Allerdings ergibt sich aus den Ausschreibungsunterlagen für beide Dienstleistungen, dass die Bieter mit der ersten Einreichung bereits eine abgeschlossene Liste der Subunternehmen abgegeben müssen. Sie lässt sich später nicht mehr ergänzen. Zitat aus den Unterlagen:
Subunternehmer können nur im Teilnahmeantrag genannt werden. Eine nachträgliche Nennung von Subunternehmern im Rahmen der Prüfung ist nicht zulässig und wird nicht berücksichtigt.
Die Bewertungskriterien
Europaweite Vergabevorschriften sehen es generell vor, dass die Auftraggeberin die Kriterien offen legt, nach denen sie Angebote prüfen und bewerten will. Im Falle der Ausschreibung Mediaschaltungen wird das Mediaschaltvolumen der Bewerberfirmen am höchsten gewichtet (maximal 200 Punkte), dann ihre Referenzen (maximal 100 Punkte) und schließlich das Personal (maximal 40 Punkte).
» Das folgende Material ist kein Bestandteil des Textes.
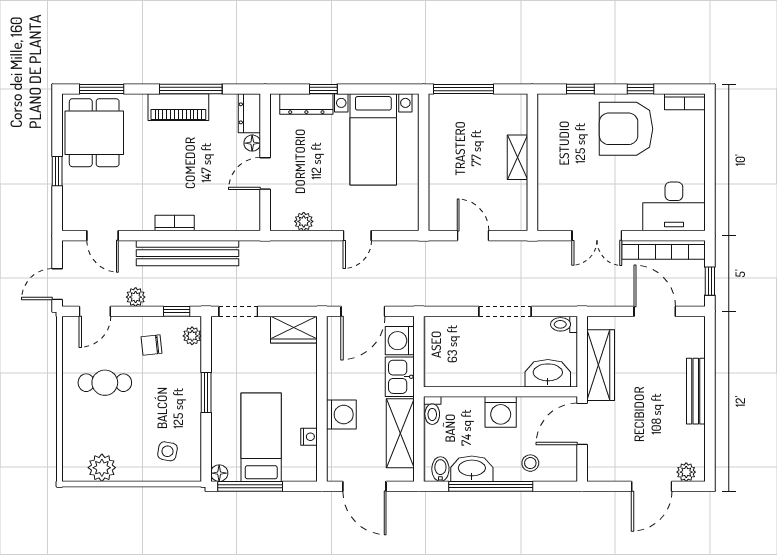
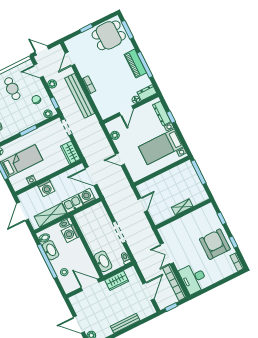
door: (265, 173) -> (126, 111), swing flipped
wardrobe: (601, 365) -> (117, 281), width x0.67
washing machine: (501, 412) -> (70, 234), moved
Bei der Ausschreibung für die drei kreativen Agenturen sind in der ersten Runde maximal 100 Punkte nur für die Güte der strategischen Überlegungen erreichbar. In der zweiten Runde liegt der Schwerpunkt wiederum beim Konzept (maximal 70 Punkte). Der Preis der Dienstleistungen macht nur 30 Punkte und damit 30 Prozent der Bewertung aus. Dies wird in der Fachsprache ein Bestbieterprinzip genannt, im Unterschied zum Billigstbieterprinzip. Andere Branchen können von so einem Verhältnis von Konzeptinhalt zum Preis bei öffentlichen Ausschreibungen nur träumen.
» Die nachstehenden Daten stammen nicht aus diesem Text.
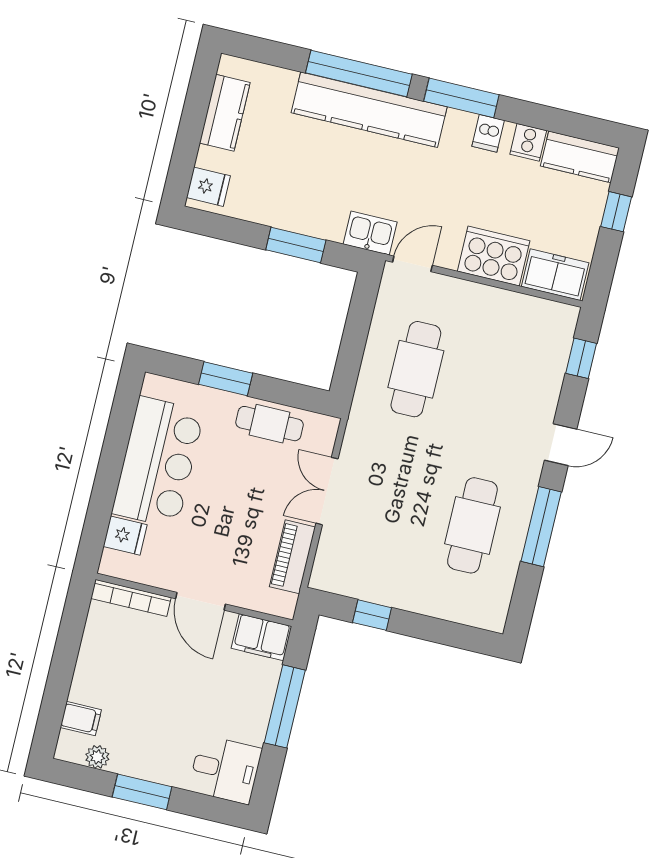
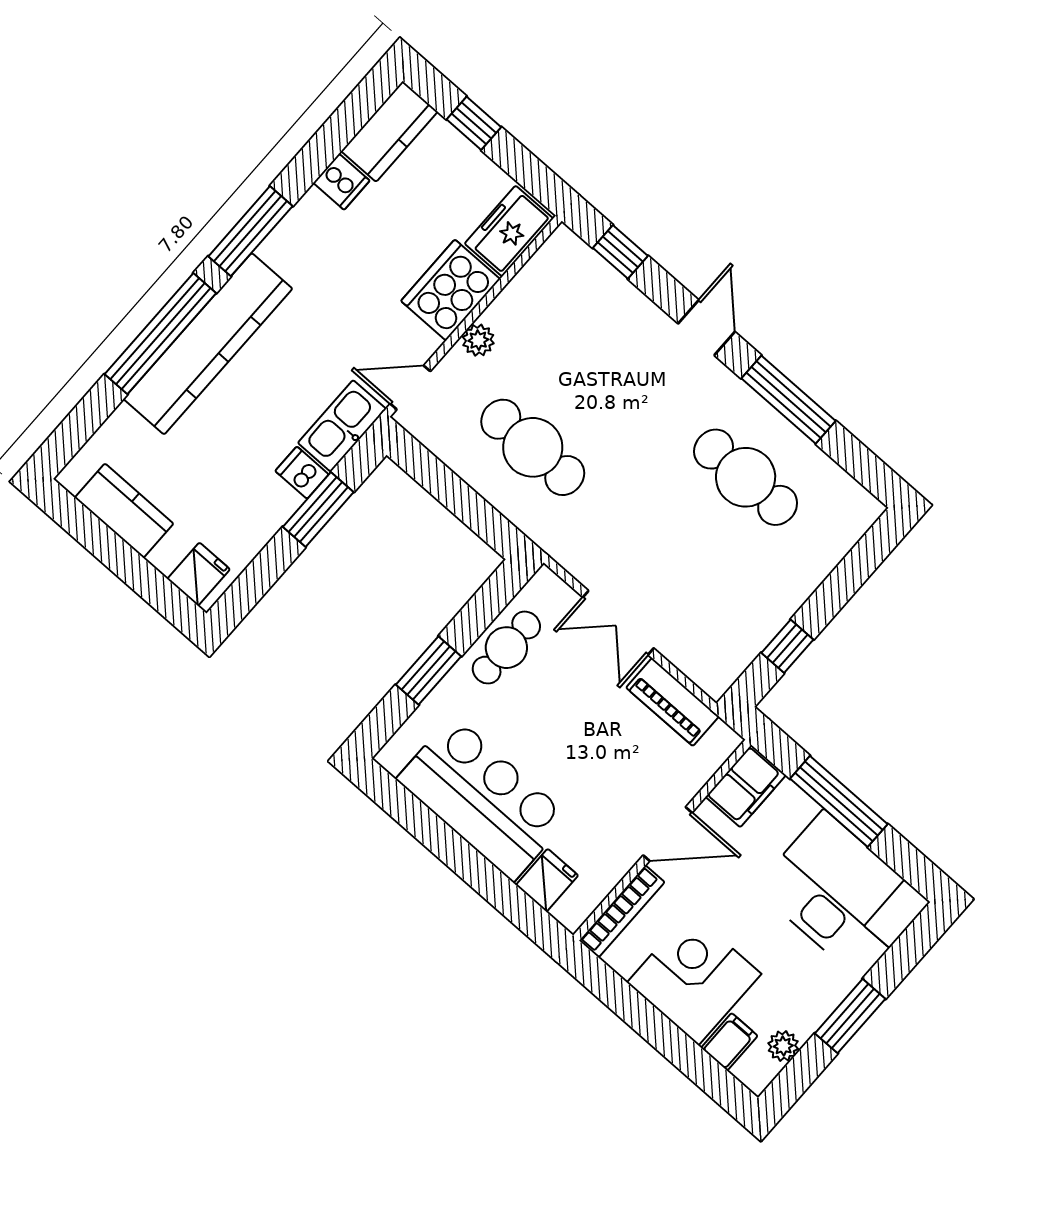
dishwasher: (488, 133) -> (302, 473), moved, turned 180
kitchen sink: (370, 233) -> (342, 426), width x1.38
door: (412, 264) -> (410, 387), hinge flipped
plant: (469, 293) -> (478, 340), added
corner desk: (112, 672) -> (694, 978), added
desk: (225, 769) -> (842, 895), width x1.87, depth x1.30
Ist das wirklich transparent?
Gesucht wird also für den ersten Auftrag eine leistungsstarke Agentur, die die Botschaften der Regierung auf allen Kanälen spielen kann. Und im zweiten Auftrag wird ein Konsortium von Agenturen beauftragt werden. Die genannte Zahl 3 legt es nahe, dass hier die türkisgrüne Zauberformel 2:1 zur Anwendung kommt. Somit würden zwei türkise und eine grüne Aggentur das Beste aus ihren Welten zusammenbasteln. Die Ergebnisse können dann unisono über die Kanäle gespielt werden, die die große Mediagentur zur Verfügung stellt.
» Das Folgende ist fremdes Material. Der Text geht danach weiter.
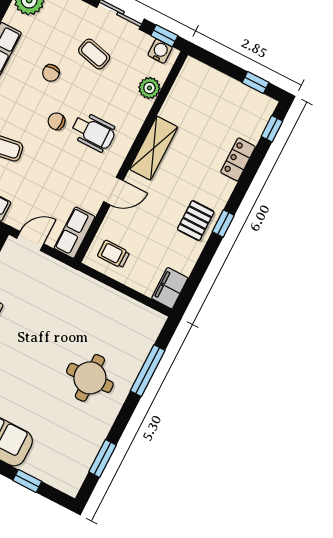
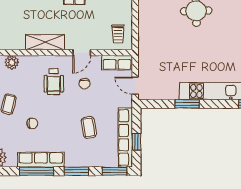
chair: (56, 121) -> (85, 84), moved
wheelchair: (93, 132) -> (54, 82), turned 180
door: (113, 191) -> (82, 53), swing flipped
Parlamentarische Kontrolle der Regierungs-PR wird in Zukunft schwierig
Nach Vergabe der Aufträge sind der parlamentarischen Kontrolle wohl Grenzen gesetzt. Vom so genannten „Interpellationsrecht“ der Abgeordneten ist immer nur die Vollziehung des Bundes umfasst. Da die Agenturen privatwirtschaftlich arbeiten und schützenswerte Geschäftsgeheimnisse haben, werden die Antworten auf Fragen der Opposition über Inhalt und Form der Regierungsausgaben für Propagandazwecke in Zukunft wohl eher dürftig ausfallen.